> _WHAT IS NEEDED_
Please copy the records from their beginning through the line containing "exposure: black level correction 0, exposure 1.2", swapping "second" for "next" and leaving everything else as it is.

--- BEGIN ---

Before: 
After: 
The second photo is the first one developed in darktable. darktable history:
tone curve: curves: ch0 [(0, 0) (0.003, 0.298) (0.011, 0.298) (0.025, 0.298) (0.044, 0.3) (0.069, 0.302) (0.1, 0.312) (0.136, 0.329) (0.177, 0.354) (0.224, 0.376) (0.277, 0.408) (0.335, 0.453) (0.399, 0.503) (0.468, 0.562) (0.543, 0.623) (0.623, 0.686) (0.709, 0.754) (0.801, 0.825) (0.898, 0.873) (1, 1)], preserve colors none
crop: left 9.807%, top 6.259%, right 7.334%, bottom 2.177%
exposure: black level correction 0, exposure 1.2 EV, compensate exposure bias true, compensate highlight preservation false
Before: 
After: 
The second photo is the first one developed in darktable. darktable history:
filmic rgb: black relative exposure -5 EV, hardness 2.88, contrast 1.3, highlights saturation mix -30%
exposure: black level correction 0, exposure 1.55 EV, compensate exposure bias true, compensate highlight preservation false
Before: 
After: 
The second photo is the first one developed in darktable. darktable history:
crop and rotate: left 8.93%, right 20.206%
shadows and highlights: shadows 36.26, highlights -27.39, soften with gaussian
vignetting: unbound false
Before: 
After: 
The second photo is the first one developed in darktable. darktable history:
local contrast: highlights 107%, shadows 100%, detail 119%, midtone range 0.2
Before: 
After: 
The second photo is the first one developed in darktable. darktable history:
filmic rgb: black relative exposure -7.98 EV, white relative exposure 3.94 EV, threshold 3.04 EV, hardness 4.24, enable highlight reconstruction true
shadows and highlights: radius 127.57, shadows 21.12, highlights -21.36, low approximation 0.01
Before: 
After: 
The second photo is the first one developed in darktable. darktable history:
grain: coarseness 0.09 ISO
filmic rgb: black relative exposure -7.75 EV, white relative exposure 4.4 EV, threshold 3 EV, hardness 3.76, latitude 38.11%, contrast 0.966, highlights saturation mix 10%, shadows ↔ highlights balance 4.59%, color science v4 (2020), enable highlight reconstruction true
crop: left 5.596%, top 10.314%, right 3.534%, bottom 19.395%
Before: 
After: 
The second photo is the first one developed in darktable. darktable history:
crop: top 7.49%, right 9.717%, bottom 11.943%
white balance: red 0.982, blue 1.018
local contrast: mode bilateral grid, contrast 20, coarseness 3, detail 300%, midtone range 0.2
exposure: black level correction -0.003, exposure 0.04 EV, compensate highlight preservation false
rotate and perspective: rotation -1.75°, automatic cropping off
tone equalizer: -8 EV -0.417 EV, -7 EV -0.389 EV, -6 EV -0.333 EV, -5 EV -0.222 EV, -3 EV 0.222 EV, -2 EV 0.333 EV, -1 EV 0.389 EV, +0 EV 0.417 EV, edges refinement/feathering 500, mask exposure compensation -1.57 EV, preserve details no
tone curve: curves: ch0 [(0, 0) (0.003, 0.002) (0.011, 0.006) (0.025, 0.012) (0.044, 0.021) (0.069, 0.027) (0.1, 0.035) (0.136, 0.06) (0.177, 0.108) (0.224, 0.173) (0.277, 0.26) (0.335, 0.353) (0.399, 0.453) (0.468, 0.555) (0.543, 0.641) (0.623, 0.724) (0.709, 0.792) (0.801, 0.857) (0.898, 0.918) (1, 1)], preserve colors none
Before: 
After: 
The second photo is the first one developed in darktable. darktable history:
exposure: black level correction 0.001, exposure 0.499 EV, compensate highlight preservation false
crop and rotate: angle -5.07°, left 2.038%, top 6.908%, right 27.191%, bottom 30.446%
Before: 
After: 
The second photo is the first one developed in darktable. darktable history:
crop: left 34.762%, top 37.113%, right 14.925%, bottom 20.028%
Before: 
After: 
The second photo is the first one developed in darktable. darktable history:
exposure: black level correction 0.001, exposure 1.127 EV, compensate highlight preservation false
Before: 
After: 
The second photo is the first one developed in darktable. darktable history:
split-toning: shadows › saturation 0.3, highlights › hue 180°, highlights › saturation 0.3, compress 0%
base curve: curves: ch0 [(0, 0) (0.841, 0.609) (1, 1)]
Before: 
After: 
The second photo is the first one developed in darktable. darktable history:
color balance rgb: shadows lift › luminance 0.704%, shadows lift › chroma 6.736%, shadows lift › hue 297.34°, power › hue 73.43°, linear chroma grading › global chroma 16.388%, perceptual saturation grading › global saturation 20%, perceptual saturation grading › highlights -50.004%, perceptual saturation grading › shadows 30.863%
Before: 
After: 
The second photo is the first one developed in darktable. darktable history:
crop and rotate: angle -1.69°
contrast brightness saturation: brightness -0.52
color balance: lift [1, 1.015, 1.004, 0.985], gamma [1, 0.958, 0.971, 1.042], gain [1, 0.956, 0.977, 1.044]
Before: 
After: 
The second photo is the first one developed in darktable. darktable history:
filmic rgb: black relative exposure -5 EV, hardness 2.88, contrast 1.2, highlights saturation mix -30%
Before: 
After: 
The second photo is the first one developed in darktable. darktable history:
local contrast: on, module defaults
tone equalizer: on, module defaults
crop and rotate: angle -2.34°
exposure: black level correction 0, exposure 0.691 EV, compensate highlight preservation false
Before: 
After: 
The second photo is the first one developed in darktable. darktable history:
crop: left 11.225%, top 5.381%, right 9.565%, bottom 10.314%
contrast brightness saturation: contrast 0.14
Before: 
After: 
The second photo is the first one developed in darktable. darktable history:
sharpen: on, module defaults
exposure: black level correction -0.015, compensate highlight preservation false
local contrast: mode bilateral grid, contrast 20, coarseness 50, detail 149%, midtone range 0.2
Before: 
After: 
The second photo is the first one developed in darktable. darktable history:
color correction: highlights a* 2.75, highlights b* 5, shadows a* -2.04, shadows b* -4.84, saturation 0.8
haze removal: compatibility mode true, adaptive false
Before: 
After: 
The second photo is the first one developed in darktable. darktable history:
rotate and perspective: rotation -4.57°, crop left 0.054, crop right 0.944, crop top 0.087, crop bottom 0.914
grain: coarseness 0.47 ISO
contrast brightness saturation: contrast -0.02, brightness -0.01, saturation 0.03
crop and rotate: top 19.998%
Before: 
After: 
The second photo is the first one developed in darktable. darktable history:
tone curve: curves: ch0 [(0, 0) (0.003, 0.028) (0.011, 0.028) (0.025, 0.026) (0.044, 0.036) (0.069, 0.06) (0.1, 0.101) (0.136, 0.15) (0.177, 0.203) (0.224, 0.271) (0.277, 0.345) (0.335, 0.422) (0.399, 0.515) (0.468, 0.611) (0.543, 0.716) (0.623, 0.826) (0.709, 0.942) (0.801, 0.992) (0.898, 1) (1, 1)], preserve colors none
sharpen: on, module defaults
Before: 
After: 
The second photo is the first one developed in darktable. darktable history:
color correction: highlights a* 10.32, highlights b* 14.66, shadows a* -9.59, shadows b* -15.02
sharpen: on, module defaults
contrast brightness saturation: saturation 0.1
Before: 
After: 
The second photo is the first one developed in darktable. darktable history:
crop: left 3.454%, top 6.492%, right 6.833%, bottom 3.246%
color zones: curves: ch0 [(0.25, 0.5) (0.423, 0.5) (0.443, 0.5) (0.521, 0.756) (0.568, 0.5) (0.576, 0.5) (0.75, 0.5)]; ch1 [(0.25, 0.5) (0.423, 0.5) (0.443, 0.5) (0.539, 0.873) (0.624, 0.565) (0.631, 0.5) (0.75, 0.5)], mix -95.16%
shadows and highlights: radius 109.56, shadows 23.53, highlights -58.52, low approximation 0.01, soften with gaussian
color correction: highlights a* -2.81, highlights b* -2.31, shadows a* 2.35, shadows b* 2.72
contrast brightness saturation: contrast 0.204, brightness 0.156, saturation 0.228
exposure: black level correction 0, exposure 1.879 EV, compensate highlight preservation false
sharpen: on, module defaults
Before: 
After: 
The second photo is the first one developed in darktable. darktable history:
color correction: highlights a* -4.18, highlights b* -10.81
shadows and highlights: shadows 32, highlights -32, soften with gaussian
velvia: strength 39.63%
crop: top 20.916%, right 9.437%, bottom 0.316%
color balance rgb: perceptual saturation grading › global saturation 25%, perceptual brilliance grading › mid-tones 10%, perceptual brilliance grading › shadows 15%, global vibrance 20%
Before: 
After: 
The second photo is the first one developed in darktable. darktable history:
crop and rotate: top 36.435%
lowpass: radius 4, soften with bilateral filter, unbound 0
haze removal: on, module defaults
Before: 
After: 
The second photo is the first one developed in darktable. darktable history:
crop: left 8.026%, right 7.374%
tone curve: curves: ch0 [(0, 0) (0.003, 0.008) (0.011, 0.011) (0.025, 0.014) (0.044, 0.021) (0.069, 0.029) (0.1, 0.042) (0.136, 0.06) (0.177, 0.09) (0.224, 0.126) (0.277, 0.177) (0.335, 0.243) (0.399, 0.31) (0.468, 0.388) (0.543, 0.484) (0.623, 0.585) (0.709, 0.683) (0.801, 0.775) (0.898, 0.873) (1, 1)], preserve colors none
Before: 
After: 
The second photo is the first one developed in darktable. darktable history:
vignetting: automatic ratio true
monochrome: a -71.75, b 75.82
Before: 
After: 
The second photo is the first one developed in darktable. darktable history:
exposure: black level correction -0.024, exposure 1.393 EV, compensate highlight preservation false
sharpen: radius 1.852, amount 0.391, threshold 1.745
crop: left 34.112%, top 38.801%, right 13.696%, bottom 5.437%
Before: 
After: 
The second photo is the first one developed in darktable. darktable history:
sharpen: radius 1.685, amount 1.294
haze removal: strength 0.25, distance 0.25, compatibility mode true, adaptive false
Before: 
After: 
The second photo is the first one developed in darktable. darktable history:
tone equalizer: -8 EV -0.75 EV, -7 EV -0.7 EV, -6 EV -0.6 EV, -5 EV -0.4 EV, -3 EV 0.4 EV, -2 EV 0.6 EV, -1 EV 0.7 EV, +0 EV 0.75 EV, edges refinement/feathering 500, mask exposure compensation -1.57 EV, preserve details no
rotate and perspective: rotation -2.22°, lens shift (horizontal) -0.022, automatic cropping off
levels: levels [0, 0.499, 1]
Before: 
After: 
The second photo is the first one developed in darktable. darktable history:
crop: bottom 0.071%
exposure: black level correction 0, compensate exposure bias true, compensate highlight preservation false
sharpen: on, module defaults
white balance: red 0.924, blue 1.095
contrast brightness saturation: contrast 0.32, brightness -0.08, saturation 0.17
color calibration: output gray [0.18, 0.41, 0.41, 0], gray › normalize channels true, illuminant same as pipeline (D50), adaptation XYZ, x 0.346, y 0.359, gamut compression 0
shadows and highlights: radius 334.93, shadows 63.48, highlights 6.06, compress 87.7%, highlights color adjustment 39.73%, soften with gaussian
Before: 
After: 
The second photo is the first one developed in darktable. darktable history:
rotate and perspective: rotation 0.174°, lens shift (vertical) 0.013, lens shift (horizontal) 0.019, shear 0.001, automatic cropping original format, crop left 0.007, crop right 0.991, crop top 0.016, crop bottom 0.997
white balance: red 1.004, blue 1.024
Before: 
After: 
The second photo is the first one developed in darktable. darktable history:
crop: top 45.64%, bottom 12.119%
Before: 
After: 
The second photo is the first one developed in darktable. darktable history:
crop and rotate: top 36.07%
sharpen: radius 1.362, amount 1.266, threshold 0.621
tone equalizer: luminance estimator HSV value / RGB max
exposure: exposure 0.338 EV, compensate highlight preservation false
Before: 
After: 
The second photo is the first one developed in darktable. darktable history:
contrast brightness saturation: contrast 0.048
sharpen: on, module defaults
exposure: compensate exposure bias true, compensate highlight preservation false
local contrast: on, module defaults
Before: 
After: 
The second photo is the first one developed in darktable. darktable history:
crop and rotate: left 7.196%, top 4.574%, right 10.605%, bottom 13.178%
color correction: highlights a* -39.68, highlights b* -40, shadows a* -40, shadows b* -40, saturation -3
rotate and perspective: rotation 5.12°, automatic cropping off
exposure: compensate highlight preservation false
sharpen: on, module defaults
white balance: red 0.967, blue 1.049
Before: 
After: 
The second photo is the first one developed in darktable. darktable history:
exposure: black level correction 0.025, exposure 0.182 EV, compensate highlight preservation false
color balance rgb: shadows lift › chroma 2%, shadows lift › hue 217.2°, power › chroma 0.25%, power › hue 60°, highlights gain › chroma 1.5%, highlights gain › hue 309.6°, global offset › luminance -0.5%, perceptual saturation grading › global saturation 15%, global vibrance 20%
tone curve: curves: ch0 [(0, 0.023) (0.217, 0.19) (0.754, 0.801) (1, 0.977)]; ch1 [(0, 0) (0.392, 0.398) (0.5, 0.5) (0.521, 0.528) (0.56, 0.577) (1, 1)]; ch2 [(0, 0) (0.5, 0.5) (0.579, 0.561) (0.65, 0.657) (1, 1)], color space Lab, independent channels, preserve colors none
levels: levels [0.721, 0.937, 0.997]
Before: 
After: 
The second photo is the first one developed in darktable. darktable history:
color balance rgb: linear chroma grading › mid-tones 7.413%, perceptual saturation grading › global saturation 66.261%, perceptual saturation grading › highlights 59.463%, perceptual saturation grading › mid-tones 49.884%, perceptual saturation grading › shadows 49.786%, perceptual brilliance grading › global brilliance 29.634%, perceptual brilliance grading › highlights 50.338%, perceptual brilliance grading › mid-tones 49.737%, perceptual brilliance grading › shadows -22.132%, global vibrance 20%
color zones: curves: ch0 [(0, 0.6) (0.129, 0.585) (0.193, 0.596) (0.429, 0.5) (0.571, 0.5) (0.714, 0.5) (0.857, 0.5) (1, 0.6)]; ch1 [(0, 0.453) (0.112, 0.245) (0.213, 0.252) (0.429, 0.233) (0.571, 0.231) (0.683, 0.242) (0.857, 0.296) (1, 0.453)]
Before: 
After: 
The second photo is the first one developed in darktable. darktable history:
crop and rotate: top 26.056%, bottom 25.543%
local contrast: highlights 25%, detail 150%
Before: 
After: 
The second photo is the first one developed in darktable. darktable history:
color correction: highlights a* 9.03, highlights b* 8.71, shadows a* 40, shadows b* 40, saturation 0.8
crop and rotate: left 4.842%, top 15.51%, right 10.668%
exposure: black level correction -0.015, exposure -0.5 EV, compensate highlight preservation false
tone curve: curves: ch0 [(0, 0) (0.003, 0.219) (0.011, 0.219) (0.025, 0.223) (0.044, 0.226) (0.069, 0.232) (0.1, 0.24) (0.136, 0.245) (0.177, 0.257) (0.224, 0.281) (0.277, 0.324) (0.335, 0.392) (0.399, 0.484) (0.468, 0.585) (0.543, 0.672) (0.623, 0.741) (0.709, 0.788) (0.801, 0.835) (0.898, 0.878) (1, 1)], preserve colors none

--- END ---

> _REPLY_
Before: 
After: 
The next photo is the first one developed in darktable. darktable history:
tone curve: curves: ch0 [(0, 0) (0.003, 0.298) (0.011, 0.298) (0.025, 0.298) (0.044, 0.3) (0.069, 0.302) (0.1, 0.312) (0.136, 0.329) (0.177, 0.354) (0.224, 0.376) (0.277, 0.408) (0.335, 0.453) (0.399, 0.503) (0.468, 0.562) (0.543, 0.623) (0.623, 0.686) (0.709, 0.754) (0.801, 0.825) (0.898, 0.873) (1, 1)], preserve colors none
crop: left 9.807%, top 6.259%, right 7.334%, bottom 2.177%
exposure: black level correction 0, exposure 1.2 EV, compensate exposure bias true, compensate highlight preservation false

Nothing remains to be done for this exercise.